Financial Reporting Handbook, by Michael Young
The latest release, Release 17 (ip access user), published in December and is now live IRN Corporate Governance Integrated Library. This reference provides quick access to critical aspects of financial reporting. In addition to covering the Sarbanes-Oxley Act, SEC rules and regulations, standards of the Independence Standards Board and the AICPA and requirements of the New York Stock Exchange, NASDAQ, and the American Stock Exchange, the Financial Reporting Handbook tackles important underlying themes such as the centrality of the audit committee, the individual responsibility of executives, and the integrity of the outside auditor.

Hot Topic of the Month

This month’s hot topic is Rule 144. On November 15, the SEC adopted amendments to Securities Act Rules 144 and 145. The changes are intended to enable smaller companies to raise capital more easily and to improve reporting and disclosure requirements by making the rules easier to understand and apply. The revisions to Rule 144 shorten the holding period for restricted securities from one year to six months if the issuer has been subject to the Exchange Act reporting requirements for at least 90 days before the sale of the securities. The one-year holding period remains for restricted securities of non-reporting companies. The revisions also simplify Rule 144 compliance for a shareholder who is not an affiliate of the issuer. In addition, the adopting release codifies several Rule 144 interpretive positions. The SEC also eliminated the presumptive underwriter provision in Rule 145, except for transactions involving a shell company, and revised the resale requirements in Rule 145(d).

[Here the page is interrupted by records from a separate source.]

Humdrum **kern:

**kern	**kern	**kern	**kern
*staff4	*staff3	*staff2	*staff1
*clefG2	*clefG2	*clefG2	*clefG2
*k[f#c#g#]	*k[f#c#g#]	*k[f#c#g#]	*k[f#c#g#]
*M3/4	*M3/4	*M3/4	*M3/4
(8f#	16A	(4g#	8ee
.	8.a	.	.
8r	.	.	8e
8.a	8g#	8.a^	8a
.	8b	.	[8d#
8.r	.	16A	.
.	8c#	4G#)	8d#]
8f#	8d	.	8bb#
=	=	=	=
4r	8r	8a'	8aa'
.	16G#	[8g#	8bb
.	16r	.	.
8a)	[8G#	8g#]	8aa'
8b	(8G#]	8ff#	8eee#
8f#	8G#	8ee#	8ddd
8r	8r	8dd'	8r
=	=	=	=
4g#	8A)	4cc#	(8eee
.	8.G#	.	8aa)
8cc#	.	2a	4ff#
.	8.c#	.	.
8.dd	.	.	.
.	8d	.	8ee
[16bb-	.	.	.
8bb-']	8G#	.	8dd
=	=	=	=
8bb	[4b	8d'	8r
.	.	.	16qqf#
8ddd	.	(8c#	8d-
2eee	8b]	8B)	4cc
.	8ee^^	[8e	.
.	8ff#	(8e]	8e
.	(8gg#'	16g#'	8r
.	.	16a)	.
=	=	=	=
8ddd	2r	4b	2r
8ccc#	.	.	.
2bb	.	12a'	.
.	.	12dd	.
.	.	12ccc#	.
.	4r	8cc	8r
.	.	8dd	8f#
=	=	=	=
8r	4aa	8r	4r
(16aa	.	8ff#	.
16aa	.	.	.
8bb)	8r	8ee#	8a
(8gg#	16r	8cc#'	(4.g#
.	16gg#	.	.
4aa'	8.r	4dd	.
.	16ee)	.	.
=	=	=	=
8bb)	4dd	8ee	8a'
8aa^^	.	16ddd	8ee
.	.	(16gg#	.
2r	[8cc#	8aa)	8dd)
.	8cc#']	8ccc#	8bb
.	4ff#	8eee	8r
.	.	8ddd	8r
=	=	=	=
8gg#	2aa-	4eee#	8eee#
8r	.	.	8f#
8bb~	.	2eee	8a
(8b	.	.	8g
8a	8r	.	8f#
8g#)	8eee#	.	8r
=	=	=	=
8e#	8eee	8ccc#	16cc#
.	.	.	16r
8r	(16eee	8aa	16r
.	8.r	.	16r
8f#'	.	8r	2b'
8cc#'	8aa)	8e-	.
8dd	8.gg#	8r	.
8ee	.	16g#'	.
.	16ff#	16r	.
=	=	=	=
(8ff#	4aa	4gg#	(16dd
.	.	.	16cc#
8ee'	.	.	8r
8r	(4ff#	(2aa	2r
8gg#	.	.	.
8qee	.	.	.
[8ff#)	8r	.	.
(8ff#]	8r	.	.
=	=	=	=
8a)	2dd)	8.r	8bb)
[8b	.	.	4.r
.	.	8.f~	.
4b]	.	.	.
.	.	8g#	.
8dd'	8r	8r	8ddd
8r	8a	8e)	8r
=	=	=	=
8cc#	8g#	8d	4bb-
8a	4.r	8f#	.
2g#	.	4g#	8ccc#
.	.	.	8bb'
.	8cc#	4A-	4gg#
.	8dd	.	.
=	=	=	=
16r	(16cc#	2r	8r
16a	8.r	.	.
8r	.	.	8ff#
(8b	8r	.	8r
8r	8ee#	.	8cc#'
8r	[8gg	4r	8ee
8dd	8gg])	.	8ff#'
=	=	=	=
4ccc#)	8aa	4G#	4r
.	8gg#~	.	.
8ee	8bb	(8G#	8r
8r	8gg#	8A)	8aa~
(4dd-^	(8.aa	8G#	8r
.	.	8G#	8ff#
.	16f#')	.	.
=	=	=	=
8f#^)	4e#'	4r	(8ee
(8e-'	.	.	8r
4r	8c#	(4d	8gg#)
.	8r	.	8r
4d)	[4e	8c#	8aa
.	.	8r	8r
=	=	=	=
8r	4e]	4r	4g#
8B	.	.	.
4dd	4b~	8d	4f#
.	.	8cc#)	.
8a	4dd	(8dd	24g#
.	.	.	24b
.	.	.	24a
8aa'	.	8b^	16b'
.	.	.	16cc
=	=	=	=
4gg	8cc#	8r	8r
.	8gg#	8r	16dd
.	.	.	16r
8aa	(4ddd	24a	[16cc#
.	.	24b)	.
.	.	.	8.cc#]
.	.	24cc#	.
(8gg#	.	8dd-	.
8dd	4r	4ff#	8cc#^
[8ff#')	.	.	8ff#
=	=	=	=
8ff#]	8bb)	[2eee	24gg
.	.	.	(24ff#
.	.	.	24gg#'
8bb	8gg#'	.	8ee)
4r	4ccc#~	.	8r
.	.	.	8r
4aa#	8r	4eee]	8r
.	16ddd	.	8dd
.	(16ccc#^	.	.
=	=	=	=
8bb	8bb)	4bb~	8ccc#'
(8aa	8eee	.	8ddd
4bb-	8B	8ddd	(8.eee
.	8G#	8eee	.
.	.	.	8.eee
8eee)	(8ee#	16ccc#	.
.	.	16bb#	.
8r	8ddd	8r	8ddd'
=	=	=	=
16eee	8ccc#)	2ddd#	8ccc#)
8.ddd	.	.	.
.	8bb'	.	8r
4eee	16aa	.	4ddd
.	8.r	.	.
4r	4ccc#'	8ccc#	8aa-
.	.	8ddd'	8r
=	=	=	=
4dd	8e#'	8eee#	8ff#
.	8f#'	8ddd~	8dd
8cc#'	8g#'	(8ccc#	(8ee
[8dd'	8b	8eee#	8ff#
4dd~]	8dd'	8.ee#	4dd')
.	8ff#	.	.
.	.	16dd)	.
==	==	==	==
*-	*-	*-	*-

The final rules reflect one significant change from the proposing release, which is the removal of the tolling provision to suspend the Rule 144 holding period for the length of time that a holder of restricted securities engages in hedging activities. The staff stated that a reintroduction of the tolling provision would unnecessarily complicate Rule 144, as securities holders and intermediaries would incur significant costs to monitor hedging activities to comply with the provision. The staff noted that there is no strong evidence that hedging activities have resulted in abuses in the Rule 144 context.